Now, call me picky, but my time is worth more than a few tweets. I write this blog because I love it. It gave me a place to be me again after I became a mum and it provided a platform to write from and launch a new direction in my career. I consider it part of my work, as I earn the odd bit of cash from it but – more importantly – it leads to new commissions for writing that I’m paid for. However, everything I choose to write on here is from my own head.

Also – unsurprisingly for a blogger – I’m active on my own Twitter account, as well as Facebook, Google+, Pinterest, Instagram and various blog networks.

I don’t need “free content”. I have plenty of my own, swimming around in my brain. I don’t need tweets promoting a commercial post from a company that has no interest in engaging with me. I work 60 odd hours a week and spend my afternoons negotiating potty training and toddler tantrums. Time is something I don’t have an abundance of.

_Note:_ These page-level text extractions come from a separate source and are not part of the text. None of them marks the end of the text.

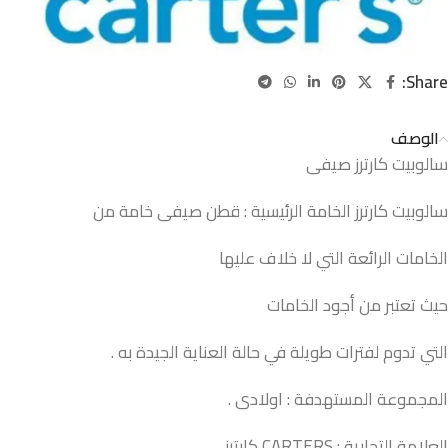
Share:
الوصف
سالوبيت كارترز صيفى
سالوبيت كارترز الخامة الرئيسية : قطن صيفى خامة من
الخامات الرائعة التي لا خلاف عليها
حيث تعتبر من أجود الخامات
التي تدوم لفترات طويلة في حالة العناية الجيدة به .
المجموعة المستهدفة : اولادى .
العلامة التجارية : CARTERS كارترز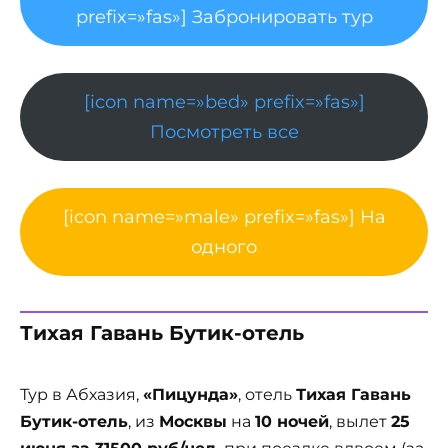
prefix=»fas»] Забронировать тур
[icon name=»bed» prefix=»fas»]
Посмотреть все
[icon name=»male» prefix=»fas»] На
одного
Тихая Гавань Бутик-отель
Тур в Абхазия,
«Пицунда»
, отель
Тихая Гавань
Бутик-отель
, из
Москвы
на
10 ночей
, вылет
25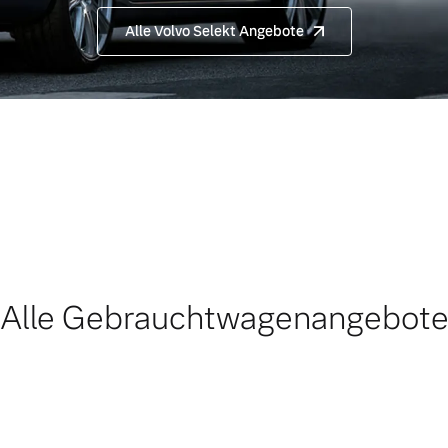
Alle Volvo Selekt Angebote
Alle Gebrauchtwagenangebot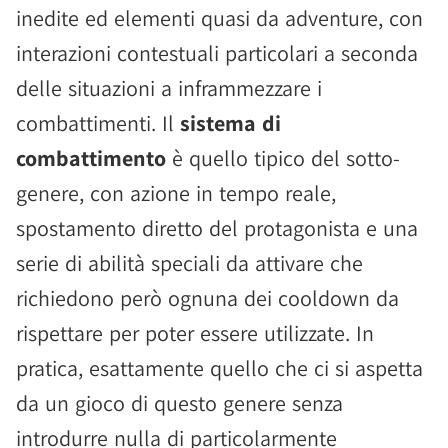
inedite ed elementi quasi da adventure, con
interazioni contestuali particolari a seconda
delle situazioni a inframmezzare i
combattimenti. Il
sistema di
combattimento
è quello tipico del sotto-
genere, con azione in tempo reale,
spostamento diretto del protagonista e una
serie di abilità speciali da attivare che
richiedono però ognuna dei cooldown da
rispettare per poter essere utilizzate. In
pratica, esattamente quello che ci si aspetta
da un gioco di questo genere senza
introdurre nulla di particolarmente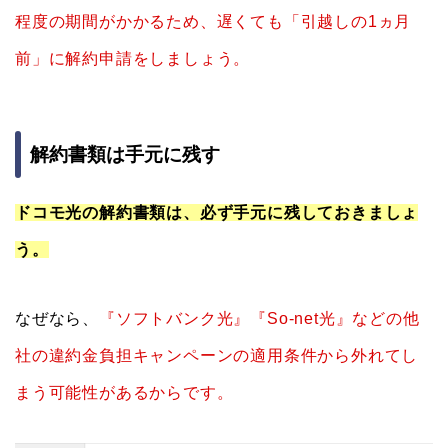
程度の期間がかかるため、遅くても「引越しの1ヵ月
前」に解約申請をしましょう。
解約書類は手元に残す
ドコモ光の解約書類は、必ず手元に残しておきましょ
う。
なぜなら、
『ソフトバンク光』『So-net光』などの他
社の違約金負担キャンペーンの適用条件から外れてし
まう可能性があるからです。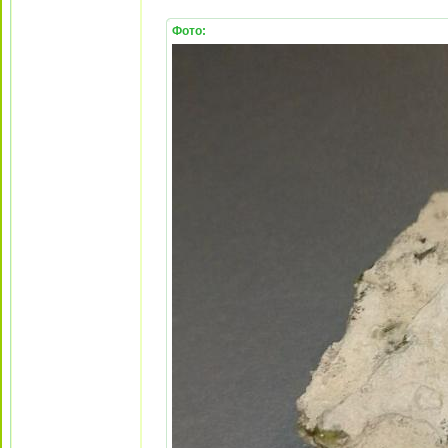
Фото: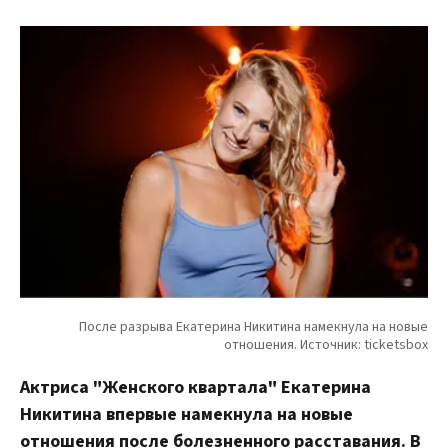
Актриса "Женского квартала" Екатерина
Никитина впервые намекнула на новые
отношения после болезненного расставания. В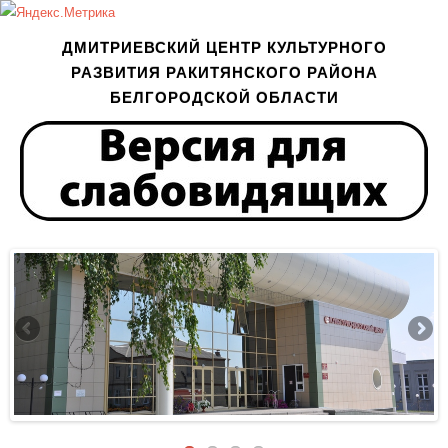
ДМИТРИЕВСКИЙ ЦЕНТР КУЛЬТУРНОГО
РАЗВИТИЯ РАКИТЯНСКОГО РАЙОНА
БЕЛГОРОДСКОЙ ОБЛАСТИ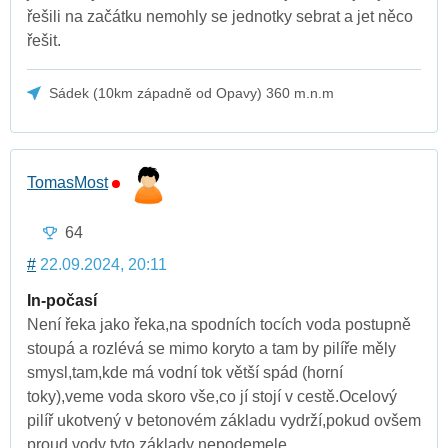
řešili na začátku nemohly se jednotky sebrat a jet něco
řešit.
Sádek (10km západně od Opavy) 360 m.n.m
TomasMost
64
#
22.09.2024, 20:11
In-počasí
Není řeka jako řeka,na spodních tocích voda postupně
stoupá a rozlévá se mimo koryto a tam by pilíře měly
smysl,tam,kde má vodní tok větší spád (horní
toky),veme voda skoro vše,co jí stojí v cestě.Ocelový
pilíř ukotvený v betonovém základu vydrží,pokud ovšem
proud vody tyto základy nepodemele.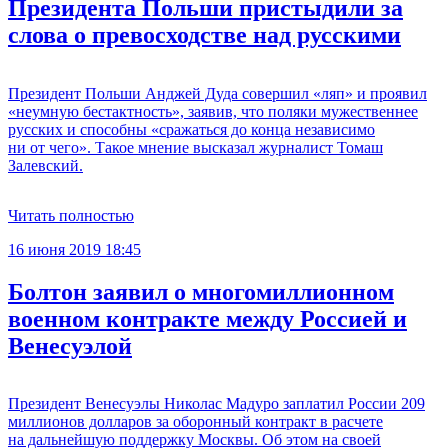
Президента Польши пристыдили за
слова о превосходстве над русскими
Президент Польши Анджей Дуда совершил «ляп» и проявил
«неумную бестактность», заявив, что поляки мужественнее
русских и способны «сражаться до конца независимо
ни от чего». Такое мнение высказал журналист Томаш
Залевский.
Читать полностью
16 июня 2019 18:45
Болтон заявил о многомиллионном
военном контракте между Россией и
Венесуэлой
Президент Венесуэлы Николас Мадуро заплатил России 209
миллионов долларов за оборонный контракт в расчете
на дальнейшую поддержку Москвы. Об этом на своей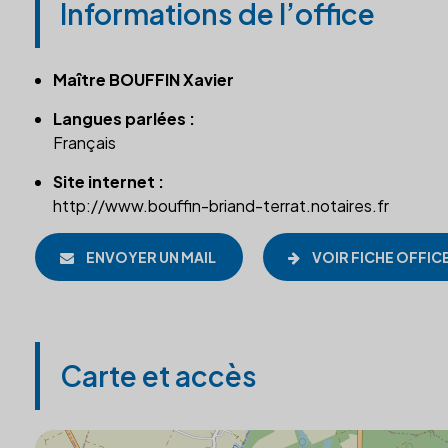
Informations de l’office
Maître BOUFFIN Xavier
Langues parlées :
Français
Site internet :
http://www.bouffin-briand-terrat.notaires.fr
ENVOYER UN MAIL
VOIR FICHE OFFIC
Carte et accès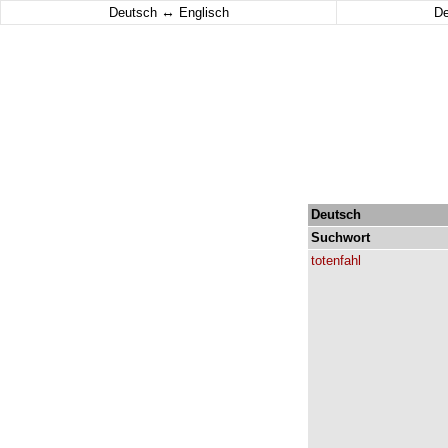
↔
Deutsch
Englisch
D
Deutsch
Suchwort
totenfahl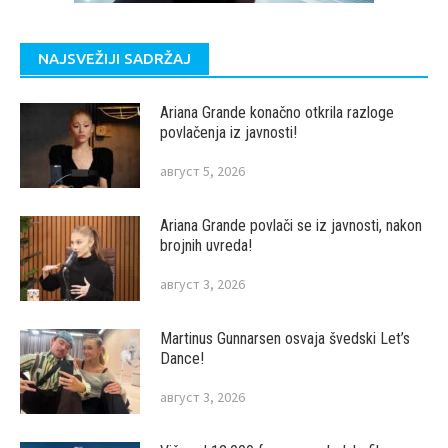
NAJSVEŽIJI SADRŽAJ
Ariana Grande konačno otkrila razloge
povlačenja iz javnosti!
август 5, 2026
Ariana Grande povlači se iz javnosti, nakon
brojnih uvreda!
август 3, 2026
Martinus Gunnarsen osvaja švedski Let’s
Dance!
август 3, 2026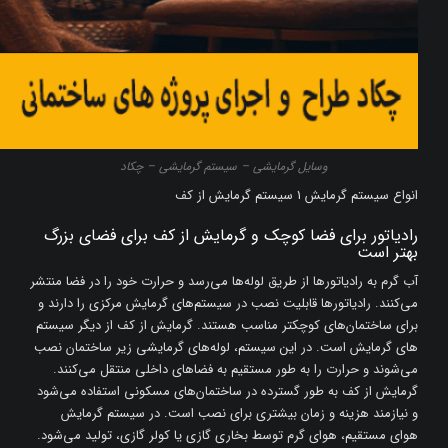
وسایل گرمایشی – سیستم گرمایشی – چکاد
انواع سیستم گرمایش 1 سیستم گرمایش از کف
رادیاتور برای فضا کوچک و گرمایش از کف برای فضای بزرگ
بهتر است
آب گرم به رادیاتورها از طریق لوله‌ها می‌رسد و حرارت خود را در فضا منتشر
می‌کنند. رادیاتورها قابلیت نصب در سیستم‌های گرمایش مرکزی را دارند و
برای ساختمان‌های کوچکتر مناسب هستند. گرمایش از کف از دیگر سیستم
های گرمایش است. در این سیستم، لوله‌های گرمایشی زیر ساختمان نصب
می‌شوند و حرارت را به طور مستقیم به فضاهای داخلی منتقل می‌کنند.
گرمایش از کف به طور گسترده در ساختمان‌های مسکونی استفاده می‌شود
و نیازمند هزینه و زمان بیشتری برای نصب است. در سیستم گرمایش
هوای مستقیم، هوای گرم توسط بخاری گازی یا کولر گازی، تولید می‌شود.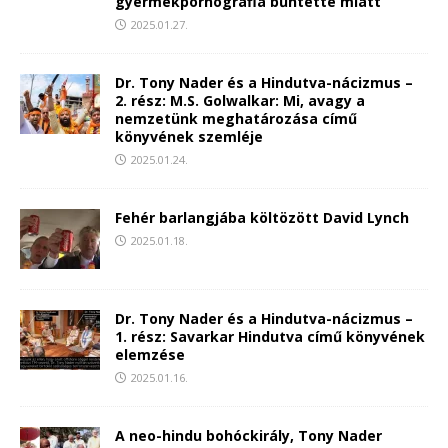
gyermekpornográfia bűntette miatt
2025.01.27.
Dr. Tony Nader és a Hindutva-nácizmus –
2. rész: M.S. Golwalkar: Mi, avagy a
nemzetünk meghatározása című
könyvének szemléje
2025.01.24.
Fehér barlangjába költözött David Lynch
2025.01.18.
Dr. Tony Nader és a Hindutva-nácizmus –
1. rész: Savarkar Hindutva című könyvének
elemzése
2025.01.16.
A neo-hindu bohóckirály, Tony Nader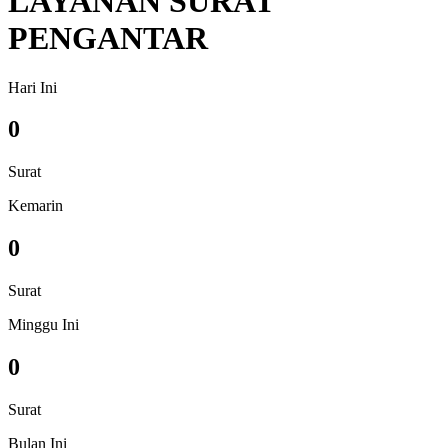
LAYANAN SURAT
PENGANTAR
Hari Ini
0
Surat
Kemarin
0
Surat
Minggu Ini
0
Surat
Bulan Ini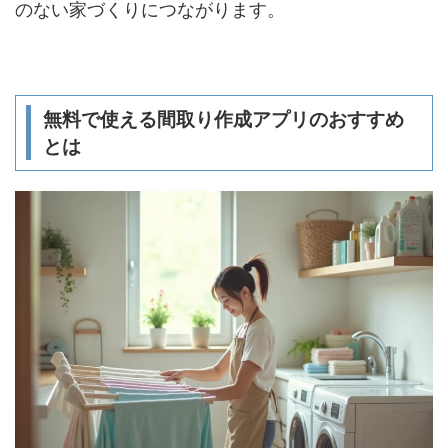
のない家づくりにつながります。
無料で使える間取り作成アプリのおすすめ
とは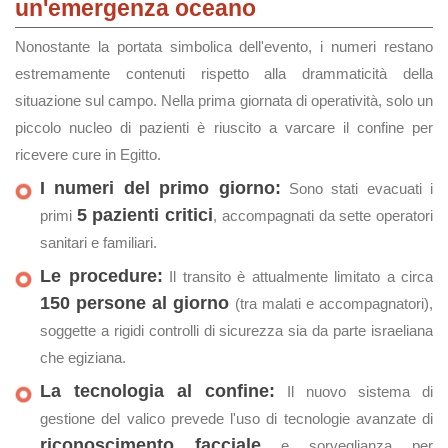
un'emergenza oceano
Nonostante la portata simbolica dell'evento, i numeri restano
estremamente contenuti rispetto alla drammaticità della
situazione sul campo. Nella prima giornata di operatività, solo un
piccolo nucleo di pazienti è riuscito a varcare il confine per
ricevere cure in Egitto.
I numeri del primo giorno:
Sono stati evacuati i
5 pazienti critici
primi
, accompagnati da sette operatori
sanitari e familiari.
Le procedure:
Il transito è attualmente limitato a circa
150 persone al giorno
(tra malati e accompagnatori),
soggette a rigidi controlli di sicurezza sia da parte israeliana
che egiziana.
La tecnologia al confine:
Il nuovo sistema di
gestione del valico prevede l'uso di tecnologie avanzate di
riconoscimento facciale
e sorveglianza per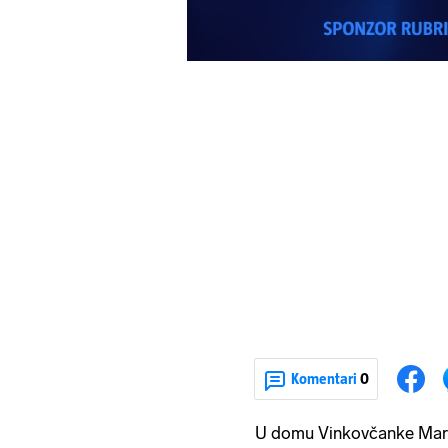
Komentari
0
U domu Vinkovčanke Mart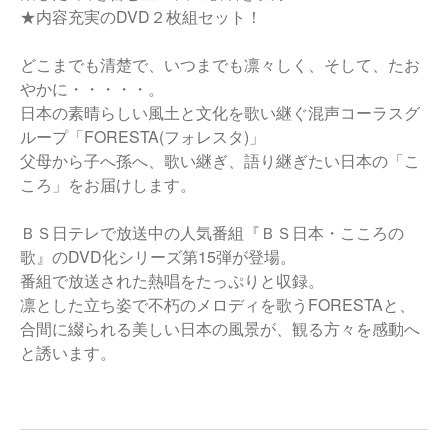
★内容充実のDVD２枚組セット！
どこまでも清楚で、いつまでも凛々しく、そして、たお
やかに・・・・・。
日本の素晴らしい風土と文化を歌い継ぐ混声コーラスグ
ループ「FORESTA(フォレスタ)」
父母から子へ孫へ、歌い継ぎ、語り継ぎたい日本の「こ
ころ」をお届けします。
ＢＳ日テレで放送中の人気番組『ＢＳ日本・こころの
歌』のDVD化シリーズ第15弾が登場。
番組で放送された熱唱をたっぷりと収録。
凛とした立ち姿で不朽のメロディを歌うFORESTAと、
合間に綴られる美しい日本の風景が、観る方々を感動へ
と誘います。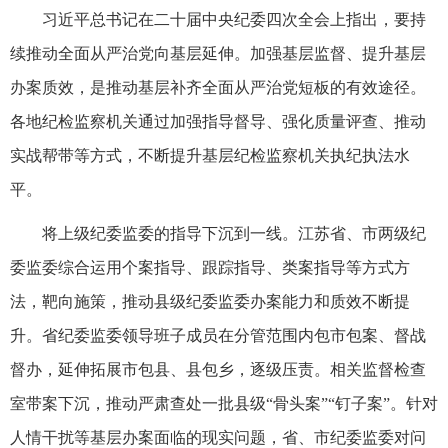
习近平总书记在二十届中央纪委四次全会上指出，要持
续推动全面从严治党向基层延伸。加强基层监督、提升基层
办案质效，是推动基层补齐全面从严治党短板的有效途径。
各地纪检监察机关通过加强指导督导、强化质量评查、推动
实战帮带等方式，不断提升基层纪检监察机关执纪执法水
平。
将上级纪委监委的指导下沉到一线。江苏省、市两级纪
委监委综合运用个案指导、跟踪指导、类案指导等方式方
法，靶向施策，推动县级纪委监委办案能力和质效不断提
升。省纪委监委领导班子成员在分管范围内包市包案、督战
督办，延伸拓展市包县、县包乡，逐级压责。相关监督检查
室带案下沉，推动严肃查处一批县级“骨头案”“钉子案”。针对
人情干扰等基层办案面临的现实问题，省、市纪委监委对问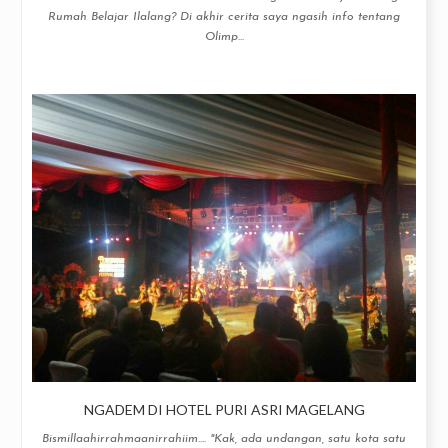
Rumah Belajar Ilalang? Di akhir cerita saya ngasih info tentang
Olimp...
NGADEM DI HOTEL PURI ASRI MAGELANG
Bismillaahirrahmaanirrahiim.... "Kak, ada undangan, satu kota satu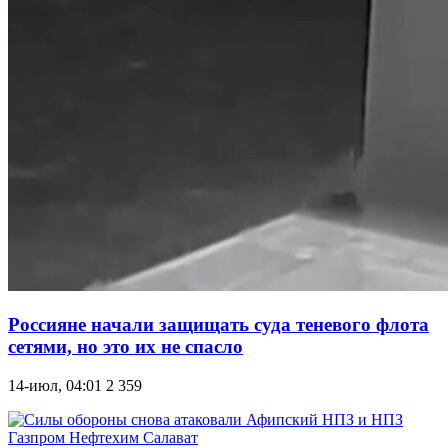
Россияне начали защищать суда теневого флота
сетями, но это их не спасло
14-июл, 04:01
2 359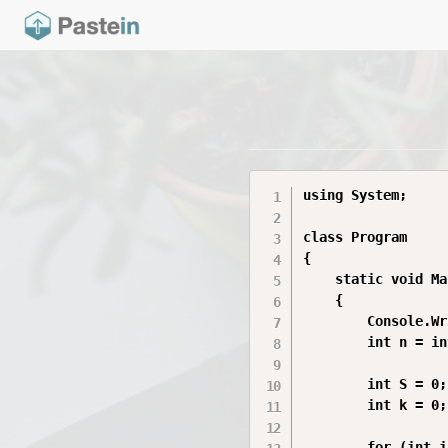
using System;

class Program

{

    static void Ma
    {

        Console.Wr
        int n = in
        int S = 0;
        int k = 0;
        for (int i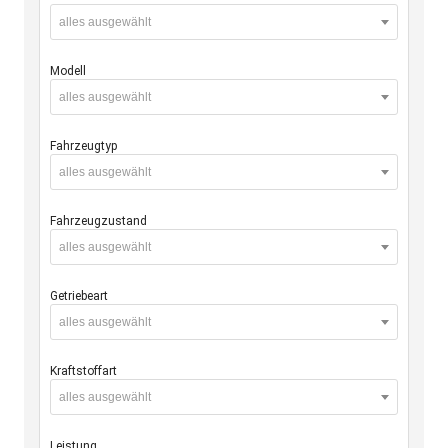
alles ausgewählt
Modell
alles ausgewählt
Fahrzeugtyp
alles ausgewählt
Fahrzeugzustand
alles ausgewählt
Getriebeart
alles ausgewählt
Kraftstoffart
alles ausgewählt
Leistung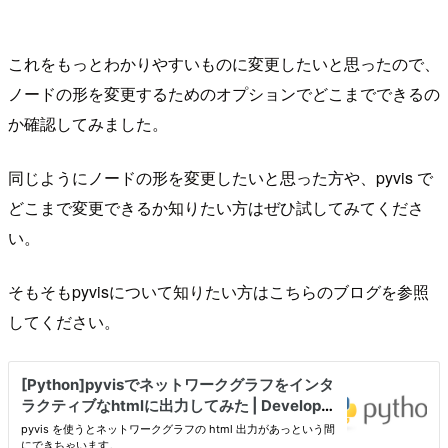
これをもっとわかりやすいものに変更したいと思ったので、
ノードの形を変更するためのオプションでどこまでできるの
か確認してみました。
同じようにノードの形を変更したいと思った方や、pyvis で
どこまで変更できるか知りたい方はぜひ試してみてくださ
い。
そもそもpyvisについて知りたい方はこちらのブログを参照
してください。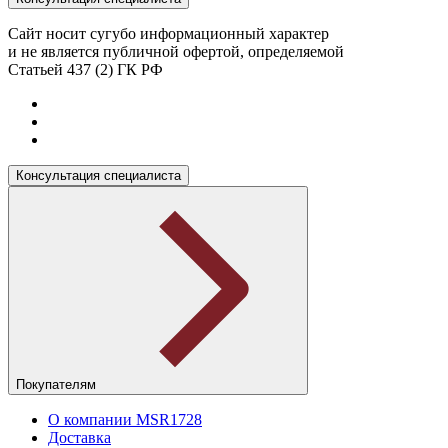
Сайт носит сугубо информационный характер
и не является публичной офертой, определяемой
Статьей 437 (2) ГК РФ
Консультация специалиста
Покупателям
О компании MSR1728
Доставка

Spare moments are rare and, on the evenings when I find half an hour to write a blog post, I don’t choose for that post to be about a competition on another company’s site that I have no interest in. Not unless I’m getting paid, or being offered an experience that makes it all worth it. Otherwise it’s not worth it. Not to me anyway.

I replied to the SEO person explaining that I wouldn’t be able to help them. They totally understood and accepted that they’d have to find new ways to work with bloggers, to entice them to write about their clients. So that’s what I’m asking here. As a blogger, what is it that makes you want to write about a company and give them a precious slice of both your time and your blog space? While lots of bloggers are refusing to do follow links, does this mean the end of SEO / blogger relations?

This is one introverted blogging debate I’m genuinely interested in. Hit me with your opinions – I’m listening.